▸ **Work instruction**: Starting at the line that contains "Mikrobiota jelitowa dziecka po infekcjach i" and ending at the line that contains "OGLĄDAJ (66:04)", rewrite those lines of the material with "OGLĄDAJ" changed to "ZOBACZ" and nothing else altered. Return only those lines.

BEGIN

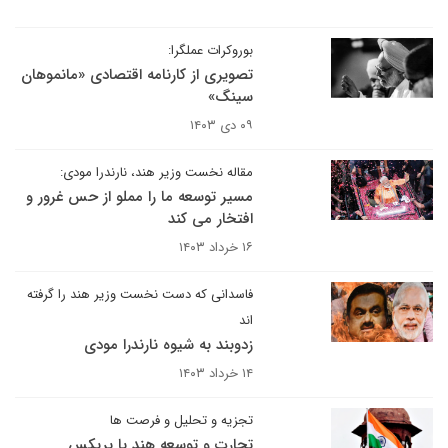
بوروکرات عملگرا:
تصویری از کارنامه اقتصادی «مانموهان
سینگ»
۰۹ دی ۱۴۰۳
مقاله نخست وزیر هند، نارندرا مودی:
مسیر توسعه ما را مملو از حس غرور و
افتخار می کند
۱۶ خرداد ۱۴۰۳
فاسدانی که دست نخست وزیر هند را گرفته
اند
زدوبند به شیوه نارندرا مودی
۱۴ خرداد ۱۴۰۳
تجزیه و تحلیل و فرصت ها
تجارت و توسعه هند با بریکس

END
BEGIN

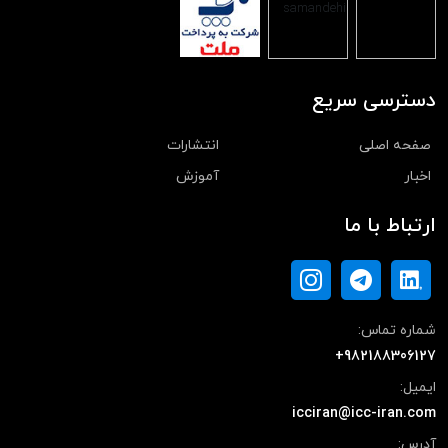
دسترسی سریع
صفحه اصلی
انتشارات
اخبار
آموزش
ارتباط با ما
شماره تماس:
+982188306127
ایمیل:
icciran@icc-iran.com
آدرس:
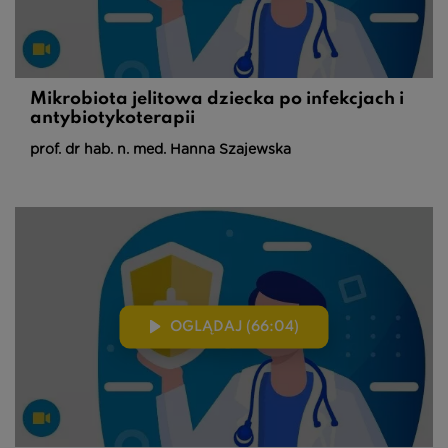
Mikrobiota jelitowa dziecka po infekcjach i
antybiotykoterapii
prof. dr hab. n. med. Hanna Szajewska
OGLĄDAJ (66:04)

END

▸ **Final answer**:
Mikrobiota jelitowa dziecka po infekcjach i
antybiotykoterapii
prof. dr hab. n. med. Hanna Szajewska
ZOBACZ (66:04)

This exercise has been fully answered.